Harriet Tubman grandchildren: Know the family tree

Harriet Tubman, who went by the nickname Minty or Araminta, was born on Anthony Thompsons estate south of the modern-day Madison and Woolford in a place called Peters Neck in Dorchester County, Maryland, on the Eastern Shore.

Harriet Tubman, who went by the nickname “Minty” or Araminta, was born on Anthony Thompson’s estate south of the modern-day Madison and Woolford in a place called Peter’s Neck in Dorchester County, Maryland, on the Eastern Shore.

Harriet “Rit” Green and Benjamin Ross, both slaves, had nine children together, with Tubman being the fifth child. Ben Ross was a wood inspector who was in charge of overseeing and managing Thompson’s substantial logging operations on the Eastern Shore.

For this work, he developed a solid reputation as a highly regarded and dependable bondsman. Over forty African Americans were held as slaves by successful farmer and businessman Thompson.
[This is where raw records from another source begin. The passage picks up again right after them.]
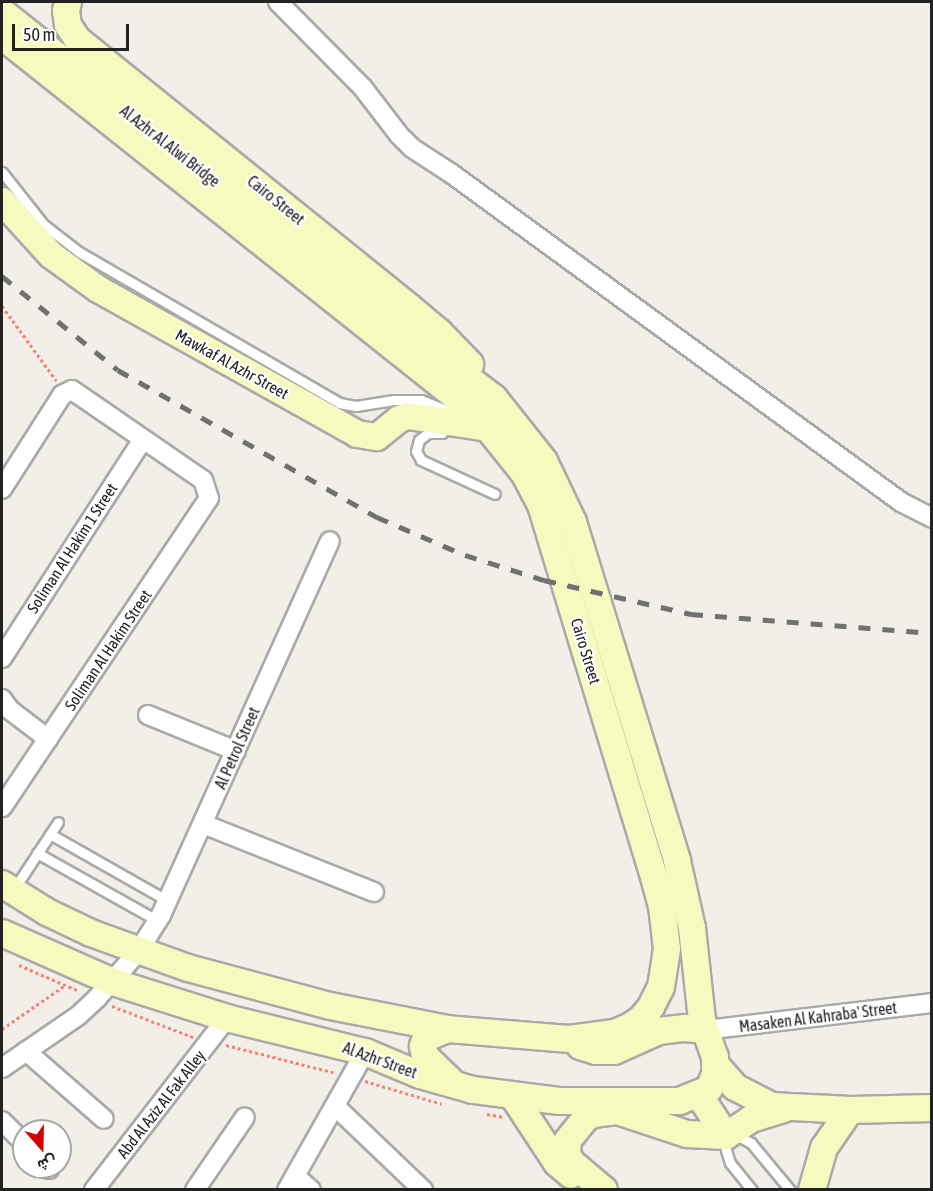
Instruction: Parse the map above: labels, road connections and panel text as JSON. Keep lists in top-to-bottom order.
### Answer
{
  "streets": {
    "main road": [
      "Al Azhr Al Alwi Bridge",
      "Cairo Street",
      "Mawkaf Al Azhr Street",
      "Al Azhr Street"
    ],
    "street": [
      "Soliman Al Hakim 1 Street",
      "Soliman Al Hakim Street",
      "Al Petrol Street",
      "Masaken Al Kahraba' Street",
      "Abd Al Aziz Al Fak Alley"
    ]
  },
  "crossings": [
    ["Al Azhr Al Alwi Bridge", "Cairo Street"],
    ["Cairo Street", "Mawkaf Al Azhr Street"],
    ["Cairo Street", "Masaken Al Kahraba' Street"],
    ["Soliman Al Hakim 1 Street", "Soliman Al Hakim Street"],
    ["Al Petrol Street", "Al Azhr Street"],
    ["Al Azhr Street", "Abd Al Aziz Al Fak Alley"]
  ],
  "scale_bar": "50 m",
  "north": "bottom"
}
The social and familial environment in which Harriet Tubman and her family lived was made up of this slave group as well as the free and other enslaved black communities that supplied the white planters in the Peters Neck region with work.
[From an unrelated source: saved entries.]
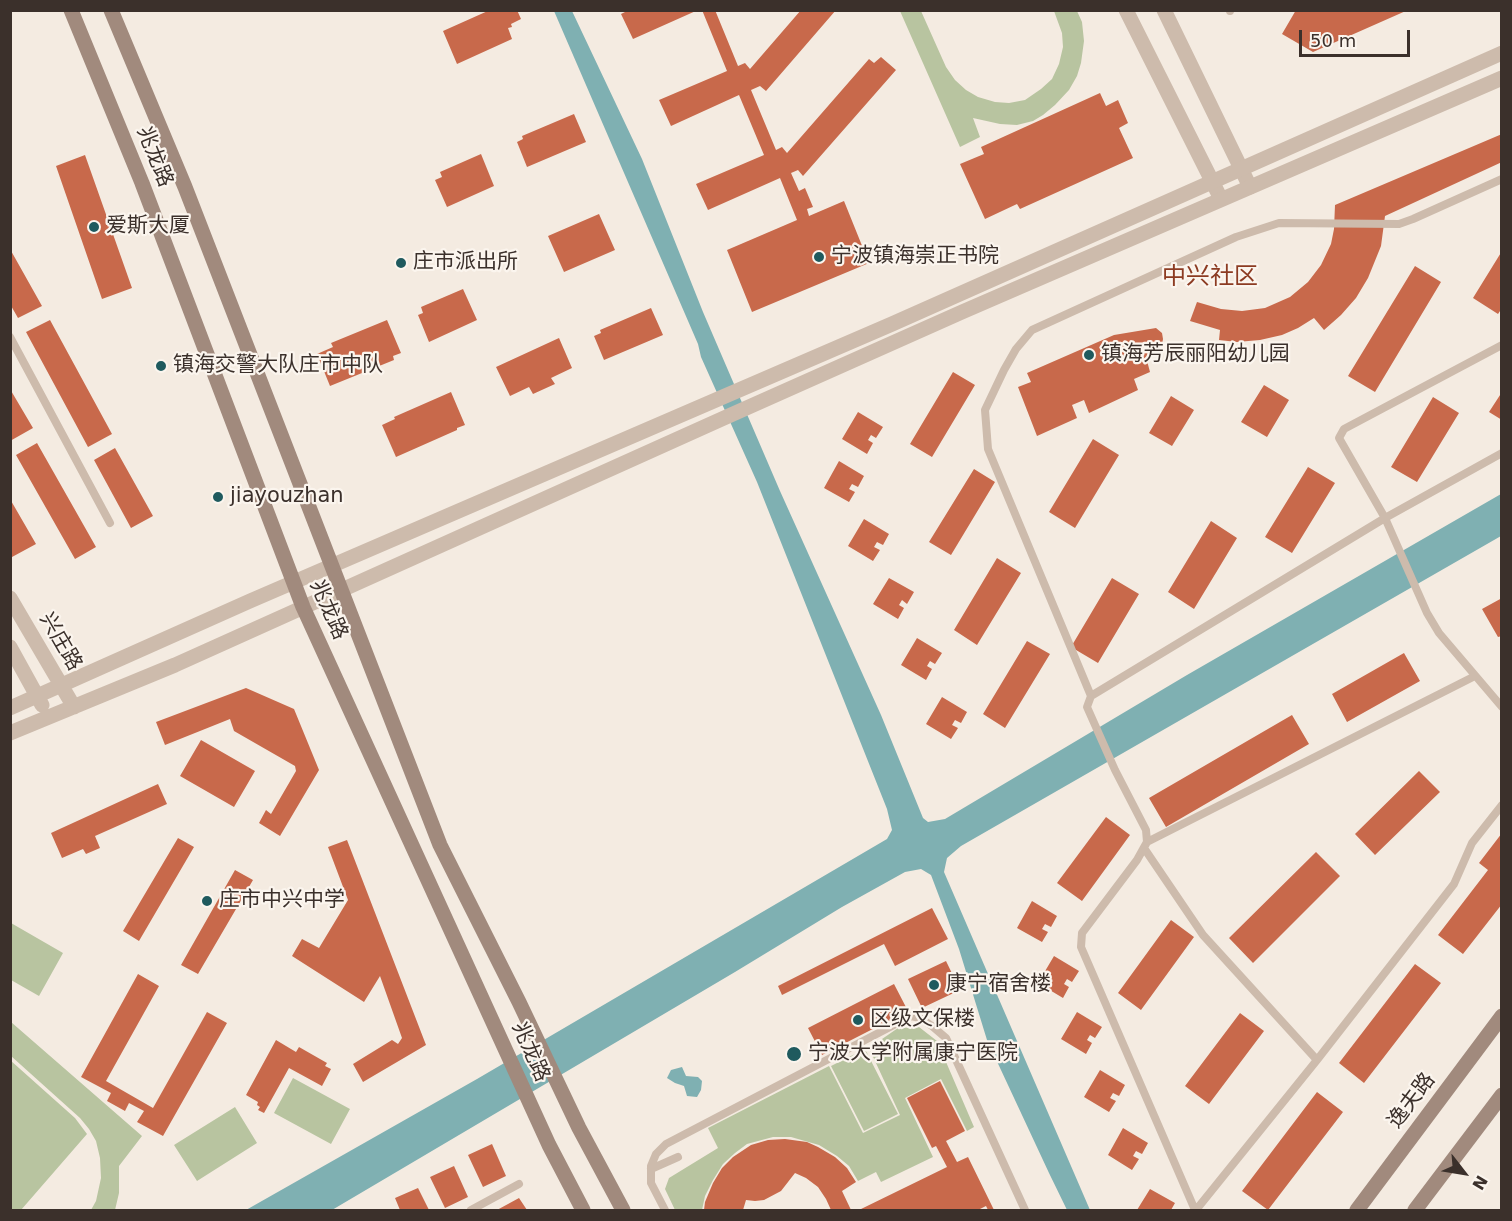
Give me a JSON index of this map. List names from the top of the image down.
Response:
{
  "streets": {
    "main road": ["兆龙路", "逸夫路"],
    "street": ["兴庄路"]
  },
  "districts": ["中兴社区"],
  "places": [
    "爱斯大厦",
    "宁波镇海崇正书院",
    "庄市派出所",
    "镇海芳辰丽阳幼儿园",
    "镇海交警大队庄市中队",
    "jiayouzhan",
    "庄市中兴中学",
    "康宁宿舍楼",
    "区级文保楼",
    "宁波大学附属康宁医院"
  ],
  "scale_bar": "50 m",
  "north": "bottom right"
}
Harriet Tubman grandchildren

It is thought that Tubman didn’t have any biological children of her own and that in 1874, when she was already in her middle age, she adopted a newborn girl named Gertie. Although Tubman’s adopted daughter passed away quite soon, she also assisted in raising her siblings’ offspring and grandkids.

Tubman was the sixth of Harriet “Rit” Green and Benjamin “Ben” Ross’ nine slave children to be born in Dorchester County, Maryland. She freed her parents, some of her siblings, her in-laws, and several nieces and nephews from the shackles of servitude. Thus, “Aunt Harriet” has a particular relationship with their descendants.

Because of her ties to her family, Wyatt is especially passionate about preserving Tubman’s place in the history of the country.

When her mother Soph, Tubman’s sister, was sold further south into slavery, her great-great grandmother Anne Marie Ross Stewart was still a baby. She was rescued from Eastern Shore Maryland and relocated to Canada.

Wyatt has campaigned for the establishment of a Harriet Tubman Day and the quick rollout of the Tubman $20 makeover. She most recently made an appearance during a New Year’s celebration this year at the Women’s Memorial at Arlington Cemetery, where 200 bells tolled to mark Harriet Tubman’s 200th birthday.

As a reward for her efforts in pressuring the United States Army Military Intelligence Corps to induct Tubman as a full member and not just an honorary one, which occurred in 2021, Wyatt was granted the honor of ringing the first bell.

Judith G. Bryant, an ancestor of Harriet Tubman from Auburn, New York, would rather that people make deeper connections rather than merely cling to the celebrity status of a heroic figure from the past.

Bryant now resides in the home that her great-grandfather William Henry Stewart, Jr., who was a brother of Tubman’s and one of the brothers she saved from the Eastern Shore of Maryland on Christmas Day in 1854, built.

After gaining their freedom, Tubman’s brothers adopted the Stewart last name and relocated from St. Catherines, Ontario, to Auburn, where Tubman and her family had settled after buying a home there in 1859. Bryant thus doesn’t consider Tubman to be a national icon, but rather just a regular family member.

The Butler family, who has homes in Schenectady, New York, and Boston, remembers that their elderly relatives kept quiet about the past and about Tubman. They are derived from James Stewart, another of Tubman’s brothers who was saved about Christmas 1854 (born Benjamin Ross, Jr.).

Since he just learned about “Aunt Harriet” as a teenager, her son Alan G. Butler, Sr., too wishes he had known about his relationship to Tubman at a younger age.

Wyatt reveals that her family didn’t discuss Tubman much either, which is interesting. Alyda Gaskin Stokes Chaffin, her grandmother, only vaguely recalled Tubman’s sudden dozing off episodes, which was one of the symptoms of her epileptic seizures.